Ia memandangi putra keduanya bernama Bumi Simorangkir, usia sekitar lima tahun.
Bumi didiagnosa mengidap difteri.
Meski menjadi suspect difteri, Bumi, pihak rumah sakit tidak langsung diberikan Anti-Difteri Serum (ADS).
Pihak RSUP Adam Malik tidak memberikan ADS karena tidak tersedia di rumah sakit.
Bumi menjadi pasien di RSUP Adam Malik, setelah dirawat di RS Vita Insani Pematang Siantar.

Mengenai penyakit difteri, Menteri Kesehatan Nila Moeloek menyebut, pasien yang sudah terkena difteri tidak bisa ditangani lagi dengan vaksin.
Pasien tersebut harus diberikan anti-difteri serum (ADS) yang harganya mencapai Rp 4 Juta.
"Bilamana sudah terkena, tidak bisa vaksin tetapi dengan antidifteri serum atau ADS. Kalau saya hitung, satu pasien yang terkena difteri ini kami harus mengeluarkan ADS itu seharga 4 juta," kata Nila di SMA Negeri 33 Jakarta, Jalan Kamal Muara, Jakarta Barat.
Nila mengakui, Indonesia belum mampu memproduksi Anti-Difteri Serum (ADS), yakni obat difteri paling efektif yang stoknya memang masih jarang.

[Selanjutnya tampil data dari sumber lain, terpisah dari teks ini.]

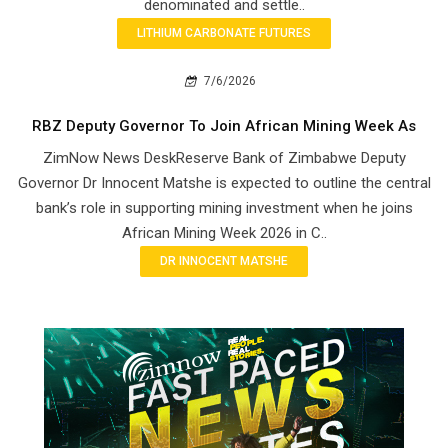
denominated and settle..
LITHIUM CARBONATE FUTURES
7/6/2026
RBZ Deputy Governor To Join African Mining Week As
ZimNow News DeskReserve Bank of Zimbabwe Deputy
Governor Dr Innocent Matshe is expected to outline the central
bank’s role in supporting mining investment when he joins
African Mining Week 2026 in C..
DR INNOCENT MATSHE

Biaya pengadaan ADS cukup tinggi, yakni Rp 4 juta untuk satu pasien. Ia juga belum bisa memastikan BPJS kesehatan mampu memfasilitasi kebutuhan ADS.
"Ini kita belum tahu siapa yang akan bertanggung jawab. Apakah BPJS akan membayar, masih harus kita perhitungkan kembali karena ini kejadian luar biasa dan harus kita pikirkan perhitungannya," kata Nila.